A huge variety of monocyclic aromatic hydrocarbons, volatile organic compounds, and heavy metals were found to have contaminated the site. With hydrocarbons including toluene, phenols, and particularly high amounts of xylene, along with chlorinated solvents such as perchloroethene, trichloroethene, trichloroethane, and cis-1,2-dichloroethene, and other chemicals like methyl ethyl ketone, methyl isobutyl ketone, chloroform, acetophenone, and isophorone found across the site. Heavy metals, including nickel, lead, chromium, and cadmium were found in elevated, but albeit minor concentrations. The business owner, Dr. Claflin, alleged that a 70 litre drum containing mercury had been breached and spilt during the clean-up operations, but CTS denied the claim and no mercury was detected by URS Australia.

No immediate risk to the general public was noted by URS Australia, the biggest risk being contact and inhalation of carcinogenic chemicals, particularly through toxic dust coming in contact with labourers and other employees working on surrounding industrial sites as well as local residents living in the immediate area. The biggest concern noted was a potential contamination of the Leederville Formation Aquifer, which provides fresh drinking water for large parts of the Metropolitan Region, this remains a concern along with contamination of the Helena River.

The Bellevue Health Surveillance register was established by the Western Australian Department of Health to track symptoms and illnesses across Bellevue, with residents reporting of vomiting, nausea, nosebleeds, and headaches. A 2013 study endorsed by the Government of Western Australia dismissed claims that the fire had led to an increase in cancer cases in the surrounding area, finding that of the three people who died within seven years of registering, they most likely died of causes unrelated to the incident.

=== Legal proceedings ===
Dr. Jeffrey Claflin, General Manager of Hazardous Waste Solutions was charged by the Department of Environmental Protection on 5 March 2002, for failing to keep inventory, failure to seal leaking containers, and improper handling of hazardous waste susceptible to leakage; each charge carrying a maximum penalty of $62,500 under the Explosives and Dangerous Goods Act 1961.

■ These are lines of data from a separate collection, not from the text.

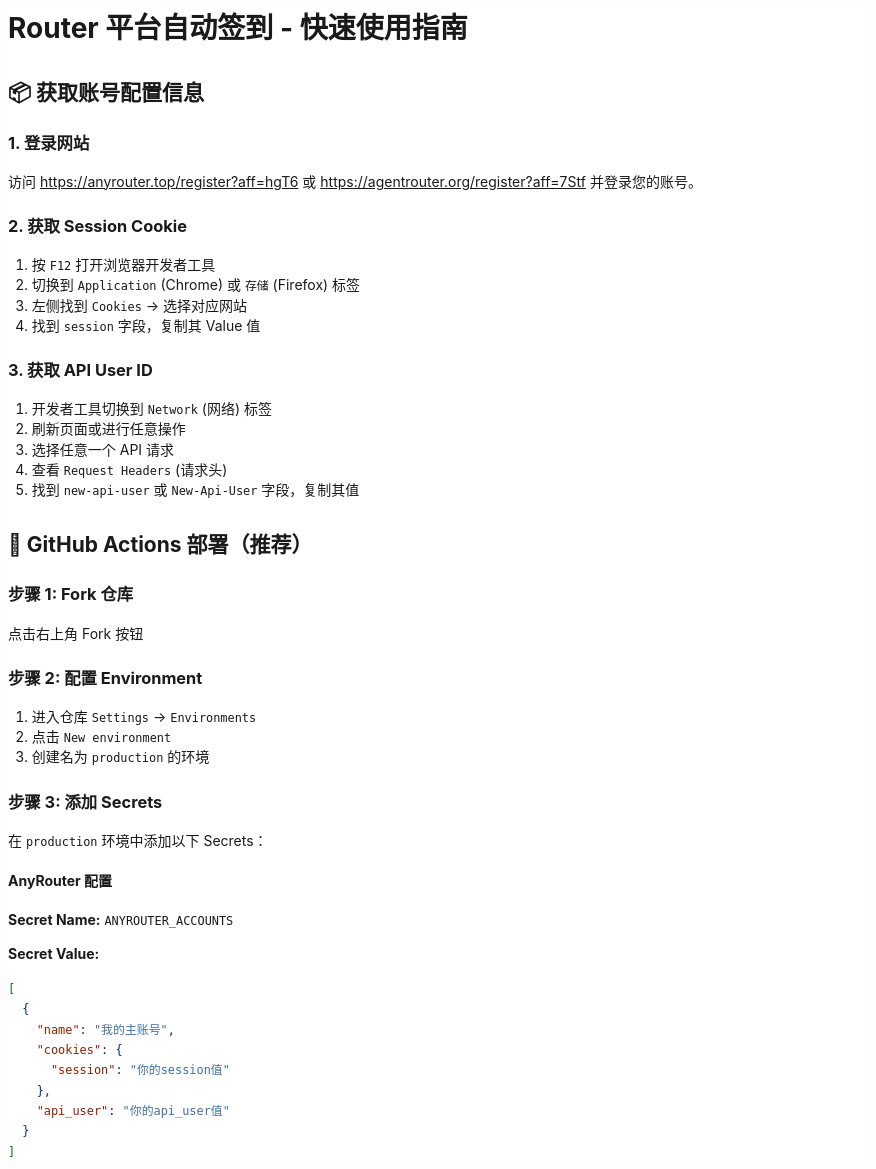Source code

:# Router 平台自动签到 - 快速使用指南

## 📦 获取账号配置信息

### 1. 登录网站

访问 https://anyrouter.top/register?aff=hgT6 或 https://agentrouter.org/register?aff=7Stf 并登录您的账号。

### 2. 获取 Session Cookie

1. 按 `F12` 打开浏览器开发者工具
2. 切换到 `Application` (Chrome) 或 `存储` (Firefox) 标签
3. 左侧找到 `Cookies` → 选择对应网站
4. 找到 `session` 字段，复制其 Value 值

### 3. 获取 API User ID

1. 开发者工具切换到 `Network` (网络) 标签
2. 刷新页面或进行任意操作
3. 选择任意一个 API 请求
4. 查看 `Request Headers` (请求头)
5. 找到 `new-api-user` 或 `New-Api-User` 字段，复制其值

## 🚀 GitHub Actions 部署（推荐）

### 步骤 1: Fork 仓库

点击右上角 Fork 按钮

### 步骤 2: 配置 Environment

1. 进入仓库 `Settings` → `Environments`
2. 点击 `New environment`
3. 创建名为 `production` 的环境

### 步骤 3: 添加 Secrets

在 `production` 环境中添加以下 Secrets：

#### AnyRouter 配置

**Secret Name:** `ANYROUTER_ACCOUNTS`

**Secret Value:**
```json
[
  {
    "name": "我的主账号",
    "cookies": {
      "session": "你的session值"
    },
    "api_user": "你的api_user值"
  }
]
```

In 2003 the Brookdale Liquid Waste Treatment Facility was exposed by The Sunday Times for similar breaches.

== Remediation ==
It wasn't until 2009 that the Western Australian Department of Water and Environmental Regulations (DWER) publicly revealed that trichlorethene was leaking into the Helena River.

Minister for Environment Donna Faragher announced in March 2010, the construction of an underground barrier at the site costing $3 million, filtering contaminated groundwater. The structure comprises two 11 m deep trenches parallel to one another, each 76 m long, filled with materials such as sawdust, sand, and sand-iron mixture. The scheme was criticised for only addressing certain contaminants.

In 2013 it was estimated that it would take between 10 and 15 years for the contaminated groundwater (the plume) to reach the Helena River.

As of 2017 over $14 million had been spent on remediation efforts to slow the plume from reaching the Helena River.

Between December 2006 and June 2018 up to 50% of the DWER's Contaminated Sites Management Account (CSMA) was allocated solely to the Bellevue site, more than any other site during that period, including Wittenoom.